How risk flags are identified. The AI analyzes the full text of available tentative rulings and attorney observations to identify recurring themes in denials and negative outcomes. A flag is generated when a pattern appears consistently enough to be statistically meaningful — not from a single data point.

Common flag categories. Risk flags typically fall into a few categories: (1) Procedural flags — arguments or motions that this judge consistently rejects on procedural grounds before reaching the merits, such as failure to meet IDC requirements, deficient separate statements, or improperly noticed motions. (2) Substantive argument flags — legal theories or argument styles that have not performed well before this judge even when the underlying law supports them. (3) Presentation flags — style-based observations, such as excessive length, over-citation, or overly aggressive advocacy tone that attorney notes indicate affects outcomes. (4) Timeliness flags — late filings or late-served papers that this judge treats more strictly than the statewide average.

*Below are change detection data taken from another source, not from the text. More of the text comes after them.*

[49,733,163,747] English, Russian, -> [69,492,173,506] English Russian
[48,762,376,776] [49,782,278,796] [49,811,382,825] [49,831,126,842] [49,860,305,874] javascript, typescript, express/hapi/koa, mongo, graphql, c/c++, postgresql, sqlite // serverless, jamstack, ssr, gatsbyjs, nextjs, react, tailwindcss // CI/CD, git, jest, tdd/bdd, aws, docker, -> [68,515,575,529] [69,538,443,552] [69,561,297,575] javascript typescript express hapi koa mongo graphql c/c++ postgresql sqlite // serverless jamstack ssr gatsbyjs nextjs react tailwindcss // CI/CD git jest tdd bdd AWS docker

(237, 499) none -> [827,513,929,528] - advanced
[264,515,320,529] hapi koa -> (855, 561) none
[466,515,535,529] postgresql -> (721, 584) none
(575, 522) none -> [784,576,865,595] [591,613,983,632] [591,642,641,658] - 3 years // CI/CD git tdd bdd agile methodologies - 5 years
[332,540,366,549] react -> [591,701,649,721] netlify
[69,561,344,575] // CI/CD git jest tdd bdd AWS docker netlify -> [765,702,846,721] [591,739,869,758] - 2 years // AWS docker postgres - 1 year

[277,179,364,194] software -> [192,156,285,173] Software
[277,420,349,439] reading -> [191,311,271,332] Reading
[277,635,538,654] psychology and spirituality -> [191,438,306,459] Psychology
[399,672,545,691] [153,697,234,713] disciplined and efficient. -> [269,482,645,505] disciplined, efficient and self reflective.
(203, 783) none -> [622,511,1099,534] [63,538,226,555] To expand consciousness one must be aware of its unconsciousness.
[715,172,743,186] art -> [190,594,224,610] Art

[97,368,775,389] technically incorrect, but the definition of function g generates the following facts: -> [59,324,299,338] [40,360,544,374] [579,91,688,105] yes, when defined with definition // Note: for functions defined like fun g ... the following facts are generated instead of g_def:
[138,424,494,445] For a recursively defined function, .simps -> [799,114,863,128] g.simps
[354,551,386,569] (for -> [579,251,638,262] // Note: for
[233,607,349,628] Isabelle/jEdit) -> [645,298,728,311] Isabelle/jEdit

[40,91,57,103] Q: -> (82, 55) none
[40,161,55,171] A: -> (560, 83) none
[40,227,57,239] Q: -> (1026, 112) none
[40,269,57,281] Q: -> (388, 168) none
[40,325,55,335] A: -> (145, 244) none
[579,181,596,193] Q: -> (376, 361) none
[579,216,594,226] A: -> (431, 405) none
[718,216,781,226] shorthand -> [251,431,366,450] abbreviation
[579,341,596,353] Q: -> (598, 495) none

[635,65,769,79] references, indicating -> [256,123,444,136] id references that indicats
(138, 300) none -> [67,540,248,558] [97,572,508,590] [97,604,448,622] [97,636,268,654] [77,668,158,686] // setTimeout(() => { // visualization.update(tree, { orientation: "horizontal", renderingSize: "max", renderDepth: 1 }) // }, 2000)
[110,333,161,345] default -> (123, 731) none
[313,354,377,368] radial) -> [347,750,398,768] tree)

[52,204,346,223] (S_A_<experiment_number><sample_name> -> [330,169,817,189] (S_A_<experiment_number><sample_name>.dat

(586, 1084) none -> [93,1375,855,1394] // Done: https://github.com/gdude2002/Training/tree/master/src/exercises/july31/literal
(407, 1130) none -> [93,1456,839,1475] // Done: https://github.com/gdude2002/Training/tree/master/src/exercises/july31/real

How to use risk flags. Review the Risk Flags section when drafting your motion and again before finalizing your oral argument. Treat each flag as a checklist item. If your brief contains an argument flagged as problematic before this judge, either address the flag directly in the brief or have a very strong reason why this case is different.

Risk flags are not disqualifying. A flagged argument type does not mean you should never make that argument — it means you should be aware of the heightened risk and prepare accordingly.

Data confidence. Each flag shows the number of data points behind it. Flags based on 3 or fewer rulings are marked as preliminary and should be treated as a caution signal rather than a firm pattern. Flags based on 20+ data points are considered well-established.